[Page text — start]
Other income for the quarter ended June 30, 2003 was $4 million lower than
in 2002. The decrease was primarily due to $6 million in lower equity earnings
on our investment in Citrus, partially offset by higher allowance for funds used
during construction in 2003 of $2 million due to higher levels of construction
work in process in 2003.

Six Months Ended 2003 Compared to Six Months Ended 2002

Operating revenues for the six months ended June 30, 2003, were $28 million
higher than in 2002. The increase was primarily due to increased revenues of $8
million from our South System I (Phase I) expansion, which was placed in service
in June 2002, revenues of $4 million at our Elba Island facility and revenues of
$5 million from sales of excess natural gas recoveries. Also contributing to the
increase in 2003 were higher sales under natural gas purchase contracts of $11
million. During 2003, our average realized price on sales under natural gas
purchase contracts was $6.00/Bcf versus $2.80/Bcf in 2002.

Operating expenses for the six months ended June 30, 2003, were $15 million
higher than in 2002. The increase was primarily due to higher purchased natural
gas costs of $11 million due to higher prices in 2003. During 2003, our average
gas cost on these purchases was $5.97/Bcf versus $2.79/Bcf in 2002. This gas
cost results from the sales under natural gas purchase contracts discussed
above. Also contributing to the increase were higher allocated overhead costs of
$3 million from our parent in 2003 versus 2002. Allocated costs for 2002
included a downward adjustment of $3 million to reflect reduced compensation
expenses.

Other income for the six months ended June 30, 2003, was $10 million higher
than in 2002. The increase was primarily due to $8 million in higher equity
earnings on our investment in Citrus and higher allowance for funds used during
construction in 2003 of $3 million due to higher levels of construction work in
process.

INTEREST AND DEBT EXPENSE

Interest and debt expense for the quarter and six months ended June 30,
2003, was $8 million and $11 million higher than the same period in 2002
primarily due to the issuance of $400 million of senior unsecured notes in March
2003.

AFFILIATED INTEREST INCOME

Second Quarter 2003 Compared to Second Quarter 2002

Affiliated interest income for the quarter ended June 30, 2003, was $3
million lower than the same period in 2002 due to lower average advances to El
Paso under our cash management program and lower short-term interest rates in
2003. The average advance balance for the second quarter of $561 million in 2002
decreased

14


to $225 million in 2003. The average short-term interest rates for the second
quarter decreased from 1.9% in 2002 to 1.3% in 2003.

Six Months Ended 2003 Compared to Six Months Ended 2002

Affiliated interest income for the six months ended June 30, 2003, was $2
million lower than the same period in 2002 due to lower average advances to El
Paso under our cash management program and lower short-term interest rates in
2003. The average advance balance for the six months ended June 30, 2002 of $449
million decreased to $342 million in 2003. The average short-term interest rates
for the six months ended decreased from 1.9% in 2002 to 1.3% in 2003.
[Page text — finish]
# Questions
**A.** Quote the passage of the financial report between "to $225 million" and "ended decreased from 1.9% in 2002 to 1.3% in 2003.", inclusive.
**B.** Using the financial report, explain in one to three sentences why interest and debt expense was higher in 2003 than in 2002.
The lines that come after this are not required.
[Given information — start]
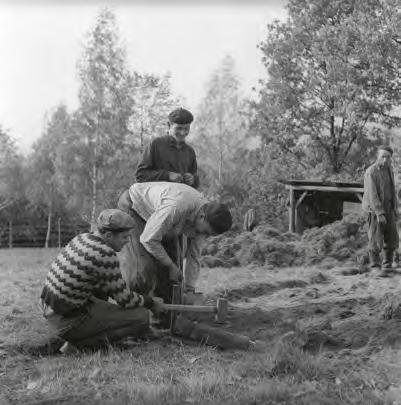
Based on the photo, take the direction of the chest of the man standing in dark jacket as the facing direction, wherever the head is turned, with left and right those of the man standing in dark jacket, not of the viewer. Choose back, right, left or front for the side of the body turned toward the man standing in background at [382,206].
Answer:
[Given information — finish]
# Exercise answers
**A.**
to $225 million in 2003. The average short-term interest rates for the second
quarter decreased from 1.9% in 2002 to 1.3% in 2003.

Six Months Ended 2003 Compared to Six Months Ended 2002

Affiliated interest income for the six months ended June 30, 2003, was $2
million lower than the same period in 2002 due to lower average advances to El
Paso under our cash management program and lower short-term interest rates in
2003. The average advance balance for the six months ended June 30, 2002 of $449
million decreased to $342 million in 2003. The average short-term interest rates
for the six months ended decreased from 1.9% in 2002 to 1.3% in 2003.

**B.** Interest and debt expense for the quarter and six months ended June 30, 2003, was $8 million and $11 million higher than in the same periods of 2002. The increase was primarily due to the issuance of $400 million of senior unsecured notes in March 2003.